■ **EXERCISE**
Pull every line of text out of the listing below and reproduce each one character for character, in order. Leave the pictures out of your answer.

■ **RECORDS FOR THIS EXERCISE**
——————————
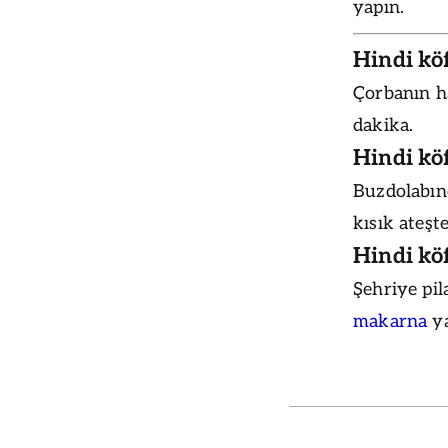
yapın.
Hindi köf
Çorbanın ha
dakika.
Hindi köf
Buzdolabınd
kısık ateşte
Hindi köf
Şehriye pil
makarna
ya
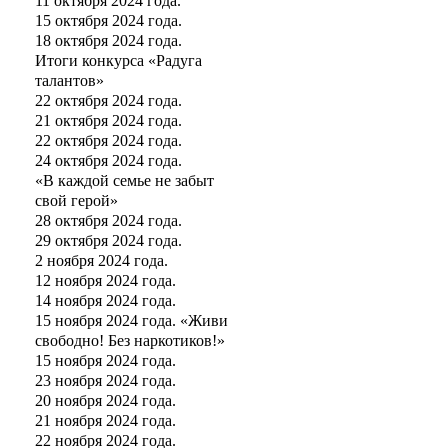
11 октября 2024 года.
15 октября 2024 года.
18 октября 2024 года.
Итоги конкурса «Радуга
талантов»
22 октября 2024 года.
21 октября 2024 года.
22 октября 2024 года.
24 октября 2024 года.
«В каждой семье не забыт
свой герой»
28 октября 2024 года.
29 октября 2024 года.
2 ноября 2024 года.
12 ноября 2024 года.
14 ноября 2024 года.
15 ноября 2024 года. «Живи
свободно! Без наркотиков!»
15 ноября 2024 года.
23 ноября 2024 года.
20 ноября 2024 года.
21 ноября 2024 года.
22 ноября 2024 года.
——————————
■ **TASK SOLUTION**
yapın.
Hindi köf
Çorbanın ha
dakika.
Hindi köf
Buzdolabınd
kısık ateşte
Hindi köf
Şehriye pil
makarna
ya
11 октября 2024 года.
15 октября 2024 года.
18 октября 2024 года.
Итоги конкурса «Радуга
талантов»
22 октября 2024 года.
21 октября 2024 года.
22 октября 2024 года.
24 октября 2024 года.
«В каждой семье не забыт
свой герой»
28 октября 2024 года.
29 октября 2024 года.
2 ноября 2024 года.
12 ноября 2024 года.
14 ноября 2024 года.
15 ноября 2024 года. «Живи
свободно! Без наркотиков!»
15 ноября 2024 года.
23 ноября 2024 года.
20 ноября 2024 года.
21 ноября 2024 года.
22 ноября 2024 года.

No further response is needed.